I am trying to run an EMR (1 master and 2 core nodes) step with a very simple python script that i uploaded to s3 to be used in EMR spark application step. This script reads a data.txt file in S3 and saves it back, and it can be seen below,
import pyspark
import boto3
sc = SparkContext()
text_file = sc.textFile('s3://First_bucket/data.txt')
text_file.repartition(1).saveAsTextFile('s3://First_bucket/logdata')
sc.stop()
However, this straight script does not cause a bug when import boto3 is not used. To fix this problem i have tried to add a bootstrap action with boto.sh file while I am creating my EMR cluster. The boto.sh file that i used is as the follow,
#!/bin/bash
sudo easy_install-3.6 pip
sudo pip install --target /usr/lib/spark/python/ boto3
Unfortunately, this just enabled boto3 library on master node not core nodes.
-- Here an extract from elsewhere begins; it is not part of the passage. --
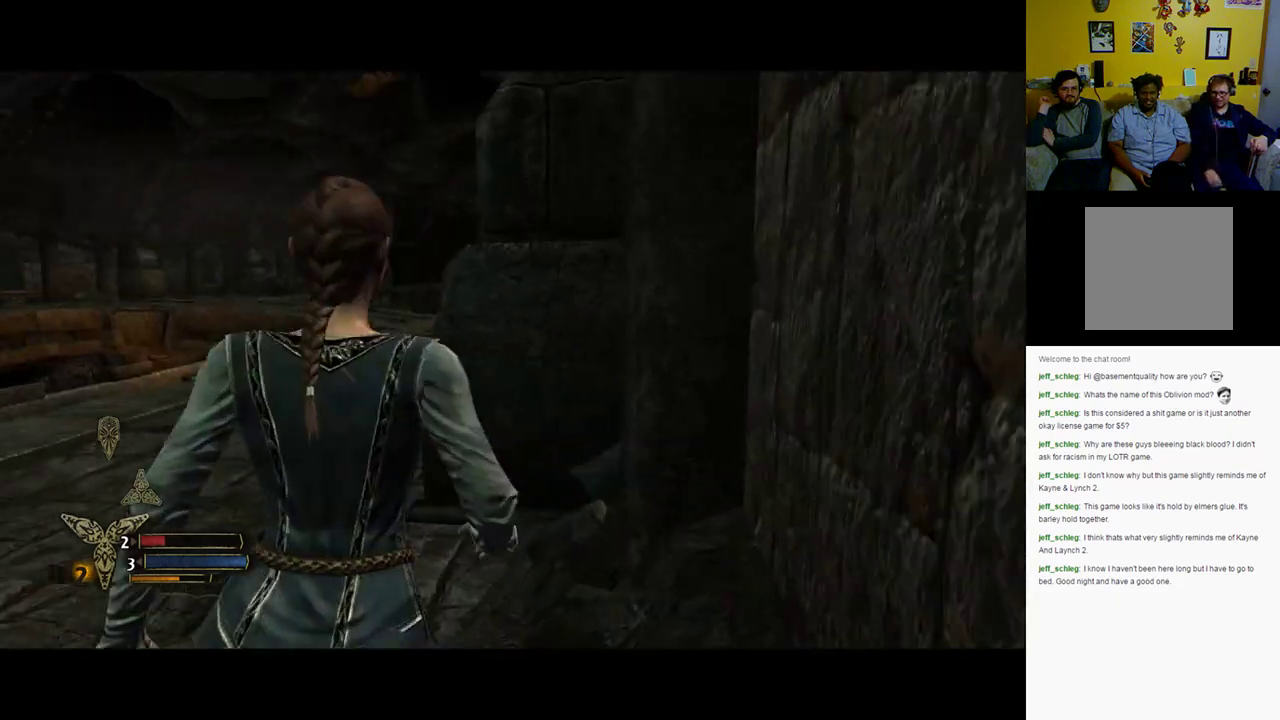
{"buttons": [], "left_stick": "up", "right_stick": "center", "events": []}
Again the EMR step of doing this is failed, and the error log file is:
2020-02-08T20:56:49.698Z INFO Ensure step 4 jar file command-runner.jar
2020-02-08T20:56:49.699Z INFO StepRunner: Created Runner for step 4
INFO startExec 'hadoop jar /var/lib/aws/emr/step-runner/hadoop-jars/command-runner.jar spark-submit --deploy-mode cluster s3://First_bucket/data.py'
INFO Environment:
PATH=/sbin:/usr/sbin:/bin:/usr/bin:/usr/local/sbin:/opt/aws/bin
LESS_TERMCAP_md=[01;38;5;208m
LESS_TERMCAP_me=[0m
HISTCONTROL=ignoredups
LESS_TERMCAP_mb=[01;31m
AWS_AUTO_SCALING_HOME=/opt/aws/apitools/as
UPSTART_JOB=rc
LESS_TERMCAP_se=[0m
HISTSIZE=1000
HADOOP_ROOT_LOGGER=INFO,DRFA
JAVA_HOME=/etc/alternatives/jre
AWS_DEFAULT_REGION=eu-central-1
AWS_ELB_HOME=/opt/aws/apitools/elb
LESS_TERMCAP_us=[04;38;5;111m
EC2_HOME=/opt/aws/apitools/ec2
TERM=linux
runlevel=3
LANG=en_US.UTF-8
AWS_CLOUDWATCH_HOME=/opt/aws/apitools/mon
MAIL=/var/spool/mail/hadoop
LESS_TERMCAP_ue=[0m
LOGNAME=hadoop
PWD=/
LANGSH_SOURCED=1
HADOOP_CLIENT_OPTS=-Djava.io.tmpdir=/mnt/var/lib/hadoop/steps/s-2V51S7I25TLLW/tmp
_=/etc/alternatives/jre/bin/java
CONSOLETYPE=serial
RUNLEVEL=3
LESSOPEN=||/usr/bin/lesspipe.sh %s
previous=N
UPSTART_EVENTS=runlevel
AWS_PATH=/opt/aws
USER=hadoop
UPSTART_INSTANCE=
PREVLEVEL=N
HADOOP_LOGFILE=syslog
PYTHON_INSTALL_LAYOUT=amzn
HOSTNAME=ip-***-***-***-***
HADOOP_LOG_DIR=/mnt/var/log/hadoop/steps/s-2V51S7I25TLLW
EC2_AMITOOL_HOME=/opt/aws/amitools/ec2
EMR_STEP_ID=s-2V51S7I25TLLW
SHLVL=5
HOME=/home/hadoop
HADOOP_IDENT_STRING=hadoop
INFO redirectOutput to /mnt/var/log/hadoop/steps/s-2V51S7I25TLLW/stdout
INFO redirectError to /mnt/var/log/hadoop/steps/s-2V51S7I25TLLW/stderr
INFO Working dir /mnt/var/lib/hadoop/steps/s-2V51S7I25TLLW
INFO ProcessRunner started child process 22893
2020-02-08T20:56:49.705Z INFO HadoopJarStepRunner.Runner: startRun() called for s-2V51S7I25TLLW Child Pid: 22893
INFO Synchronously wait child process to complete : hadoop jar /var/lib/aws/emr/step-runner/hadoop-...
INFO waitProcessCompletion ended with exit code 1 : hadoop jar /var/lib/aws/emr/step-runner/hadoop-...
INFO total process run time: 26 seconds
2020-02-08T20:57:15.787Z INFO Step created jobs:
2020-02-08T20:57:15.787Z WARN Step failed with exitCode 1 and took 26 seconds
My question is how to use EMR spark application step with python script that contains libraries such as boto3. Thank in advance.